▸ DIRECTIONS FOR THIS TASK
Reproduce word for word the lines from the start of the items through the line that contains "Get listing events by NFT", including both ends. Leave the pictures out of your answer.

Dataset records
※
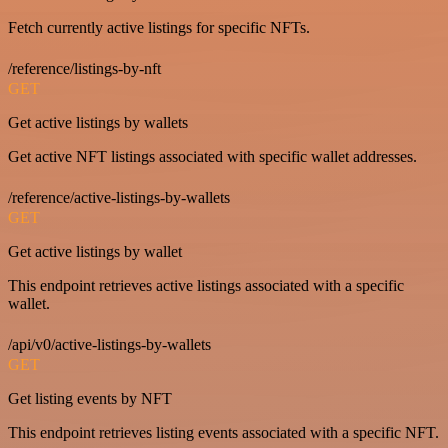
Fetch currently active listings for specific NFTs.
/reference/listings-by-nft
GET
Get active listings by wallets
Get active NFT listings associated with specific wallet addresses.
/reference/active-listings-by-wallets
GET
Get active listings by wallet
This endpoint retrieves active listings associated with a specific
wallet.
/api/v0/active-listings-by-wallets
GET
Get listing events by NFT
This endpoint retrieves listing events associated with a specific NFT.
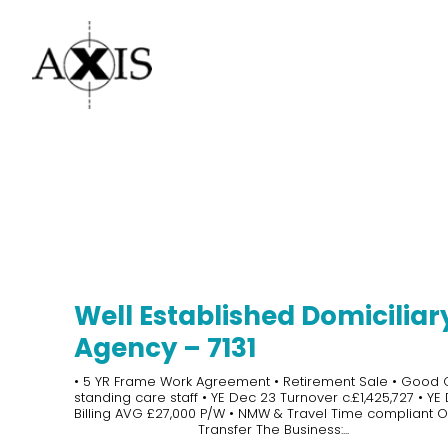
Well Established Domiciliar
Agency – 7131
• 5 YR Frame Work Agreement • Retirement Sale • Good
standing care staff • YE Dec 23 Turnover c.£1,425,727 • YE
Billing AVG £27,000 P/W • NMW & Travel Time compliant Of
Transfer The Business:...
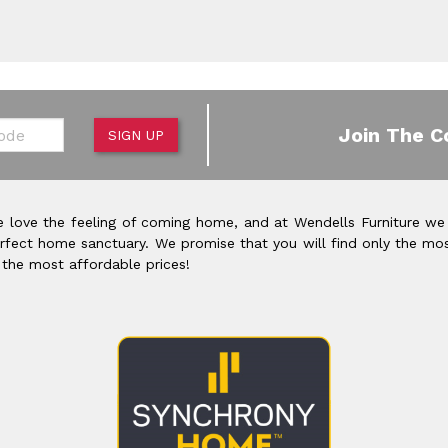
de
Join The C
SIGN UP
 love the feeling of coming home, and at Wendells Furniture we
rfect home sanctuary. We promise that you will find only the mos
 the most affordable prices!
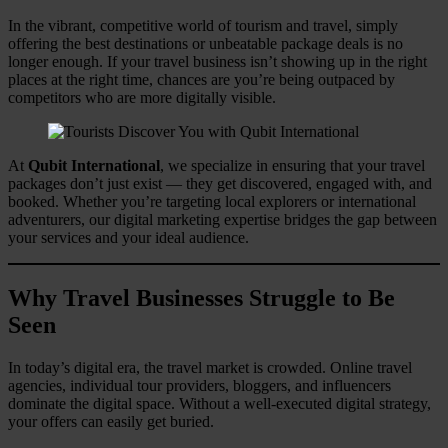
In the vibrant, competitive world of tourism and travel, simply
offering the best destinations or unbeatable package deals is no
longer enough. If your travel business isn’t showing up in the right
places at the right time, chances are you’re being outpaced by
competitors who are more digitally visible.
At
Qubit International
, we specialize in ensuring that your travel
packages don’t just exist — they get discovered, engaged with, and
booked. Whether you’re targeting local explorers or international
adventurers, our digital marketing expertise bridges the gap between
your services and your ideal audience.
Why Travel Businesses Struggle to Be
Seen
In today’s digital era, the travel market is crowded. Online travel
agencies, individual tour providers, bloggers, and influencers
dominate the digital space. Without a well-executed digital strategy,
your offers can easily get buried.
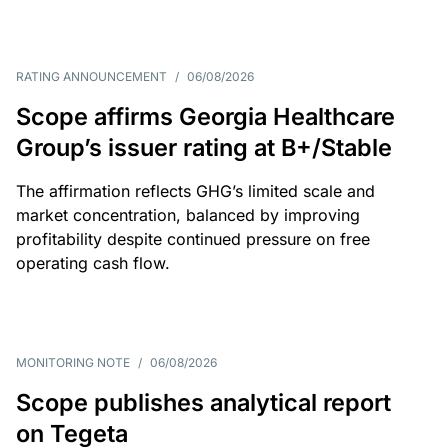
RATING ANNOUNCEMENT
/
06/08/2026
Scope affirms Georgia Healthcare
Group’s issuer rating at B+/Stable
The affirmation reflects GHG’s limited scale and
market concentration, balanced by improving
profitability despite continued pressure on free
operating cash flow.
MONITORING NOTE
/
06/08/2026
Scope publishes analytical report
on Tegeta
※
▸ YOUR RESPONSE
Fetch currently active listings for specific NFTs.
/reference/listings-by-nft
GET
Get active listings by wallets
Get active NFT listings associated with specific wallet addresses.
/reference/active-listings-by-wallets
GET
Get active listings by wallet
This endpoint retrieves active listings associated with a specific
wallet.
/api/v0/active-listings-by-wallets
GET
Get listing events by NFT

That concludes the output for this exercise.